Prostate cancer (PCa) is one of the most common cancers in men in the world. Advanced PCa, especially castration-resistant PCa (CRPC), is difficult to cure. There is an urgent need to develop novel agents for CPRC. Dihydroartemisinin (DHA) is a semisynthetic derivative of artemisinin and is a well-known antimalarial drug. DHA has been documented to be a potential anticancer agent for PCa. However, the mechanisms underlying the anticancer activity of DHA are still unknown.

Main methods

Proteomics analysis based on iTRAQ technology was performed to determine the protein profile changes in human prostate cancer PC3 cells treated by DHA, and apoptosis was detected by flow cytometry and transmission electron microscopy.

Key findings

DHA induced obvious apoptosis in PC3 cells. Using iTRAQ technology, we found 86 differentially expressed proteins linked to the cytotoxicity of DHA in PC3 cells.

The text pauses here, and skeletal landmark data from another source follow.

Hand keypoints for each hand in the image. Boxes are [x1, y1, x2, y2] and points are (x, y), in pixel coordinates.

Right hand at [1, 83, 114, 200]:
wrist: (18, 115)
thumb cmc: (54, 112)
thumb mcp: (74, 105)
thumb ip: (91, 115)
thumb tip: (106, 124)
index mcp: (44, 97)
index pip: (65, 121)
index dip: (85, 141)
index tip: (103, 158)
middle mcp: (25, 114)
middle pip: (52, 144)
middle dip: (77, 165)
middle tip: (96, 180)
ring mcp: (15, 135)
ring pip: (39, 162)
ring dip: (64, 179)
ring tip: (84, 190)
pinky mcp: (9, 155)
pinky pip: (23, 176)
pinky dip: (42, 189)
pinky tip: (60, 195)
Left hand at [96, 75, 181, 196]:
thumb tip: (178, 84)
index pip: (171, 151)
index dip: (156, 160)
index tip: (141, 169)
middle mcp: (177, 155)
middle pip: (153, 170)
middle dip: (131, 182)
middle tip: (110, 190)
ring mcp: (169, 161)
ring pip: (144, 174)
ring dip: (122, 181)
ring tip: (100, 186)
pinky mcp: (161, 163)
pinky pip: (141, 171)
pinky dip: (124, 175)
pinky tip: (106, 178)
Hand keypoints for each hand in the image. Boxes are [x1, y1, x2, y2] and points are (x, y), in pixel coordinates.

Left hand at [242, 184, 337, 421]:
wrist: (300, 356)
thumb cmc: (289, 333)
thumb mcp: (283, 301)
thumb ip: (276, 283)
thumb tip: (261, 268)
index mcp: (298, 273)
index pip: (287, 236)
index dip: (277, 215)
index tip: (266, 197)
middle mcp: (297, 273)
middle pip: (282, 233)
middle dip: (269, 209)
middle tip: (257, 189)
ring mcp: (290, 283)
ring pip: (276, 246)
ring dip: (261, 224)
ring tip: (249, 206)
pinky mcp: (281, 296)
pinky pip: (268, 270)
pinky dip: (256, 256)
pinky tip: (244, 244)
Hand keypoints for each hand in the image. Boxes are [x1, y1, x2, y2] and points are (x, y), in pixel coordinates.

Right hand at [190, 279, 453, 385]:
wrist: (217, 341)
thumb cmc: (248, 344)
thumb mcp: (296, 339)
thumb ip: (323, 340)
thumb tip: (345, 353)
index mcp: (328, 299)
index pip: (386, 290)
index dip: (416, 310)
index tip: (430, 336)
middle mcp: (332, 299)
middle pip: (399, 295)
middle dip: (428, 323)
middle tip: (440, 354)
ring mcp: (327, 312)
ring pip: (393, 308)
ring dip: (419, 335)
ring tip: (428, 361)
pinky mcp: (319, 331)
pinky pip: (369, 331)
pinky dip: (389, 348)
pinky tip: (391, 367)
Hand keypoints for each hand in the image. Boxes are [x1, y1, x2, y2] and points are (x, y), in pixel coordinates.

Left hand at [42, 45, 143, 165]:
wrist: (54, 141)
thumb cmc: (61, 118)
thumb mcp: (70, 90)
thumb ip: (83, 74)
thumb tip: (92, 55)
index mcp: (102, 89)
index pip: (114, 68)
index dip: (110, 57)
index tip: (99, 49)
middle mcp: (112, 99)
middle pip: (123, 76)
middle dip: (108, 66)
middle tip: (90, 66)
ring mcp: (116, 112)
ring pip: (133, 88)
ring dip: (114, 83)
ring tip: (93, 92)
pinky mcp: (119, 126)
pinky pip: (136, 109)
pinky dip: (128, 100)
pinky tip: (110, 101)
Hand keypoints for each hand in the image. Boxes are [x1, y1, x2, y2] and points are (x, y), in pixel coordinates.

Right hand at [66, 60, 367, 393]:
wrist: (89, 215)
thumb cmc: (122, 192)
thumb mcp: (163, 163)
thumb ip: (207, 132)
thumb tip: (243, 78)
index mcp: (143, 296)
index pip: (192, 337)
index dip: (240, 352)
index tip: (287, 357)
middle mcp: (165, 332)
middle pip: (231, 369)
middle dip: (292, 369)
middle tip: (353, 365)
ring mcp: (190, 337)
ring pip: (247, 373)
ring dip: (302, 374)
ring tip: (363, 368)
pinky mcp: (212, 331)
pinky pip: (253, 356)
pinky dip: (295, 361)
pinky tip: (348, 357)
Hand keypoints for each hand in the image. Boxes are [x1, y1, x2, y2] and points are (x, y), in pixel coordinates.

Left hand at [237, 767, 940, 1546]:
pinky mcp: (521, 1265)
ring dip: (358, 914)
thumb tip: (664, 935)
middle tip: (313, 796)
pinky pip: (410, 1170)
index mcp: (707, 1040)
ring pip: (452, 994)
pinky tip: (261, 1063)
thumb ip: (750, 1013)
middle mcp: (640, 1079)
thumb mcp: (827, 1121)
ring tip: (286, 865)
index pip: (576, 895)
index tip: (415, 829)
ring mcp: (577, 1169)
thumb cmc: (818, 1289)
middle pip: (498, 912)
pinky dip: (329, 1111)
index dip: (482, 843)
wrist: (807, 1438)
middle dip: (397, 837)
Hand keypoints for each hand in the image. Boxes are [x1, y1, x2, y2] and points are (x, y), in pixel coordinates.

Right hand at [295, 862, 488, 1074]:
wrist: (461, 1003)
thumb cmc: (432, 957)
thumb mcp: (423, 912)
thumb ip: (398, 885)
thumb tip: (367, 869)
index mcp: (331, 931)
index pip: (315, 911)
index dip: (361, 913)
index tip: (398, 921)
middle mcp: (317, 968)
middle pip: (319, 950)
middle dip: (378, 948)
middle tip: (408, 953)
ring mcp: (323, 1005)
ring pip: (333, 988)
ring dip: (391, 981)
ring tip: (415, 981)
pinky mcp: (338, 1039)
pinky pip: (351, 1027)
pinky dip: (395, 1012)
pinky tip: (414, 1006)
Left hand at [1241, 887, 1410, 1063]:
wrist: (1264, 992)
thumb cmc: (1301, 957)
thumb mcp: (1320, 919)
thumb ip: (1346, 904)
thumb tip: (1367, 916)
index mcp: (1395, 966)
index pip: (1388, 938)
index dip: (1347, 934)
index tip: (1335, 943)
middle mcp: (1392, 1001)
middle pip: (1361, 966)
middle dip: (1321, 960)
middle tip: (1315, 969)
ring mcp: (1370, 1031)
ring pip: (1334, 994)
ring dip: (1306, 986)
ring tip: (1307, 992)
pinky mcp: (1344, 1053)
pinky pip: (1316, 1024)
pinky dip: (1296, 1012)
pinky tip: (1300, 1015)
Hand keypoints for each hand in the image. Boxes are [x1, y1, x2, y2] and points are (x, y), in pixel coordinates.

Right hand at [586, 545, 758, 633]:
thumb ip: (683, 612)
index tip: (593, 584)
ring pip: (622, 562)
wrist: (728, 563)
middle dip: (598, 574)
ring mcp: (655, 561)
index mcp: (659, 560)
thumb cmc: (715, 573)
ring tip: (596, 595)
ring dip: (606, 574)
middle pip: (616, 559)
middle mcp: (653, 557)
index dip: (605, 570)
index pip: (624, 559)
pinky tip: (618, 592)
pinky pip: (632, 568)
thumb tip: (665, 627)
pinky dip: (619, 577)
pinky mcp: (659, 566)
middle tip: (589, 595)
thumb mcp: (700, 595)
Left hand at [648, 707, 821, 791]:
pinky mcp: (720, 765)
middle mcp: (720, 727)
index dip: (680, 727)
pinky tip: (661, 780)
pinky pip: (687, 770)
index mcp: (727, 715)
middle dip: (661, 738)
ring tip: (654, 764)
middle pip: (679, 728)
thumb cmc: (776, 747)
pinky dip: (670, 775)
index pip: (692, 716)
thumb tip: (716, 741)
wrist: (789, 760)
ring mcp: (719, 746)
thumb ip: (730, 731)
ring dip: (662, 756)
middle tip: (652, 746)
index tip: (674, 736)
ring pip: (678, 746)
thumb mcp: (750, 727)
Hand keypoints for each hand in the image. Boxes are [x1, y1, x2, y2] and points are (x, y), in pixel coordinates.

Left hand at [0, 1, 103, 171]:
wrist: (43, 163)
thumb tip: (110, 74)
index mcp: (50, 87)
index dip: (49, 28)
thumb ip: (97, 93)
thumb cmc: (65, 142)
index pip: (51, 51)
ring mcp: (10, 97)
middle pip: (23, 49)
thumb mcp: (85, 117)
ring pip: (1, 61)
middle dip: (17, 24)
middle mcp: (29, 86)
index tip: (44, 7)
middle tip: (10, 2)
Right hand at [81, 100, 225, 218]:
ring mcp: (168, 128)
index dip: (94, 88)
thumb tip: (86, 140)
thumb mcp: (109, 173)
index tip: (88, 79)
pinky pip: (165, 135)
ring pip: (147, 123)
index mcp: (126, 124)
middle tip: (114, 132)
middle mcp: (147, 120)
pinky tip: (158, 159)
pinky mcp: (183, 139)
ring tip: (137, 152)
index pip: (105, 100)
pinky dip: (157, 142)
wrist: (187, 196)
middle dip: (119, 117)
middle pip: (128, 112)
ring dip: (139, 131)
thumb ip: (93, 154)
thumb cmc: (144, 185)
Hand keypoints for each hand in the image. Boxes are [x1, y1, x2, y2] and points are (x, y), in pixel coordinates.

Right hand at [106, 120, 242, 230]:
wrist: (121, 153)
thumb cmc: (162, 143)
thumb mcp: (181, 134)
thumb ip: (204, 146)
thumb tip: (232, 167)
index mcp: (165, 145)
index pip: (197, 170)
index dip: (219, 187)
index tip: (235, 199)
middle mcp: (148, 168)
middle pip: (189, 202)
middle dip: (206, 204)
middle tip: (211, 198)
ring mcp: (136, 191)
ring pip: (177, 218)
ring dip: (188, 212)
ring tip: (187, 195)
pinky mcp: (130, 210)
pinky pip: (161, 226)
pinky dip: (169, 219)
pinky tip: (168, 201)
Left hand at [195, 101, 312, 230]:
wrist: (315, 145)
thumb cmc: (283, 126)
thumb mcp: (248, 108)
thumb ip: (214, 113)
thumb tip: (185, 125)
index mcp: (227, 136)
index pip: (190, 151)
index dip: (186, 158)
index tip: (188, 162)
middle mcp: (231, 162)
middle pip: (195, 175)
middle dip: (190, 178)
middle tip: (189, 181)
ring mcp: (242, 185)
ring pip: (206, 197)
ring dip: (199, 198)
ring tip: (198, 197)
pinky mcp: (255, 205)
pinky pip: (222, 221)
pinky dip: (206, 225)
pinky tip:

Gene ontology analysis showed the differentially expressed proteins were mainly associated with the protein synthesis and translation. Protein interaction network analysis and KEGG pathway analysis revealed altered aminoacyl-tRNA biosynthesis and metabolic pathways. Moreover, one candidate protein, heat shock protein HSP70 (HSPA1A), was identified by western blot analysis.

Significance

Our results indicate that multiple mechanisms involved in the anticancer activity of DHA in PC3 cells. Decreased HSP70 expression may have an important role in DHA-induced apoptosis in PC3 cells. Our data also provide novel insights into the anticancer mechanisms of DHA.